On Thursday, 28 February 2013 at 14:31:08 UTC, Steven Schveighoffer wrote:
On Thu, 28 Feb 2013 06:23:45 -0500, deadalnix

I have to say I agree with deadalnix.

you have essentially in lexer.c:

outer:
while(1)
{
   switch(r.front)
   {
      case 0:
        break outer;
      ...
   }
}

whereas a range where empty is defined as r.front == 0:

while(!r.empty)  // inlined to r.front != 0
{
   switch(r.front) // why would another load occur here?
   {
      // no need to check for 0, already done
      ...
   }
}

If this doesn't translate to the same code, I don't know why not[SNIP].

-Steve

The difference is that by doing "!r.empty" first, you are actually executing "r.front == 0" each and every time, before doing the rest of the checks proper.

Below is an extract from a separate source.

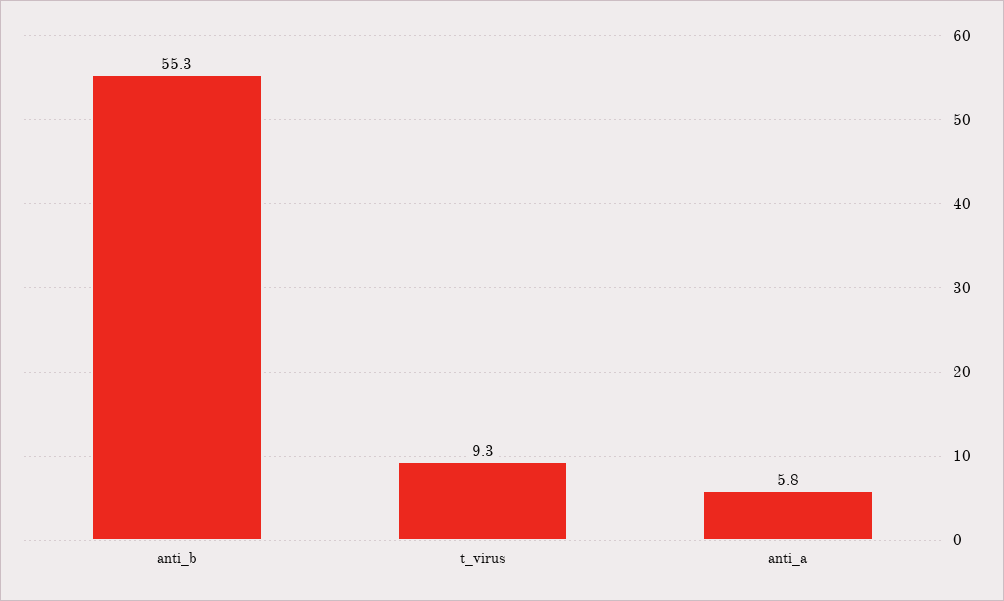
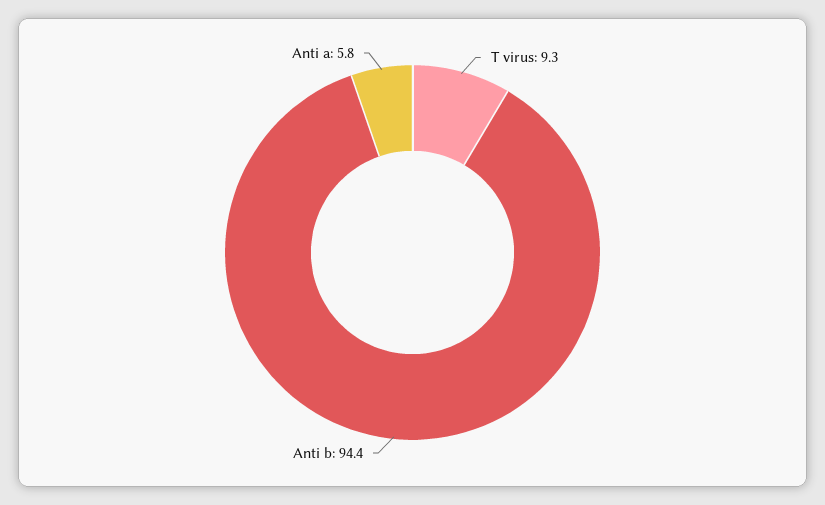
anti_b: 55.3 -> 94.4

Doing it the other way around however, the only time you actually check the sentinel value is once you've reached the actual sentinel value, or you've run out of values "of interest": EG not actually on every element.

You are basically re-ordering the tests to speed up the usual case.

//----

This is kind of the same logic as in C++'s "operator=": It is recommended to always check for self assignment. However, most quality implementations will *not* execute this check, instead being extra careful about instruction ordering.

While the rare self-assignement case becomes more expensive, the common assignment becomes cheaper. That's where the win is.